### TASK PROMPT
Pictures stay out; print the rest of the listing below exactly as it stands.

### SUPPLIED ENTRIES
○ ○ ○ ○ ○

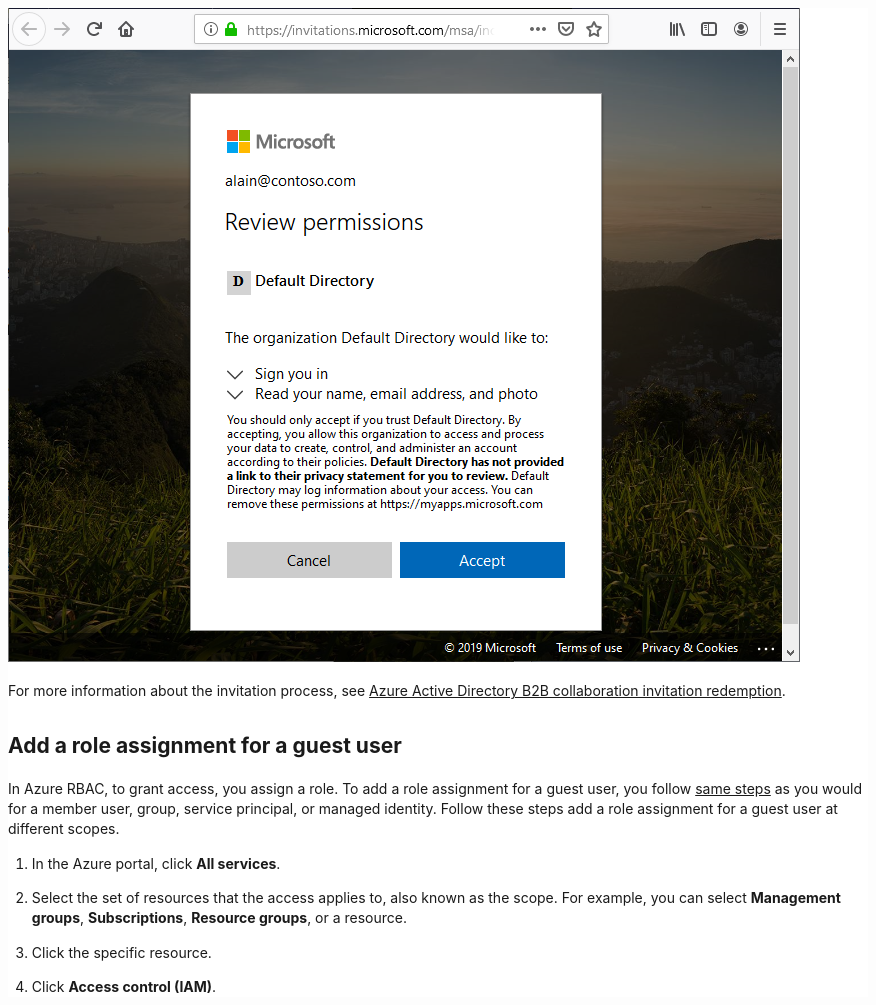 ![Guest user invite review permissions](./media/role-assignments-external-users/invite-review-permissions.png)

For more information about the invitation process, see [Azure Active Directory B2B collaboration invitation redemption](../active-directory/b2b/redemption-experience.md).

## Add a role assignment for a guest user

In Azure RBAC, to grant access, you assign a role. To add a role assignment for a guest user, you follow [same steps](role-assignments-portal.md#add-a-role-assignment) as you would for a member user, group, service principal, or managed identity. Follow these steps add a role assignment for a guest user at different scopes.

1. In the Azure portal, click **All services**.

1.  Select the set of resources that the access applies to, also known as the scope. For example, you can select **Management groups**, **Subscriptions**, **Resource groups**, or a resource.

1. Click the specific resource.

1. Click **Access control (IAM)**.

○ ○ ○ ○ ○

### RESULT FOR THIS TASK
 ![Guest user invite review permissions](./media/role-assignments-external-users/invite-review-permissions.png)

For more information about the invitation process, see [Azure Active Directory B2B collaboration invitation redemption](../active-directory/b2b/redemption-experience.md).

## Add a role assignment for a guest user

In Azure RBAC, to grant access, you assign a role. To add a role assignment for a guest user, you follow [same steps](role-assignments-portal.md#add-a-role-assignment) as you would for a member user, group, service principal, or managed identity. Follow these steps add a role assignment for a guest user at different scopes.

1. In the Azure portal, click **All services**.

1.  Select the set of resources that the access applies to, also known as the scope. For example, you can select **Management groups**, **Subscriptions**, **Resource groups**, or a resource.

1. Click the specific resource.

1. Click **Access control (IAM)**.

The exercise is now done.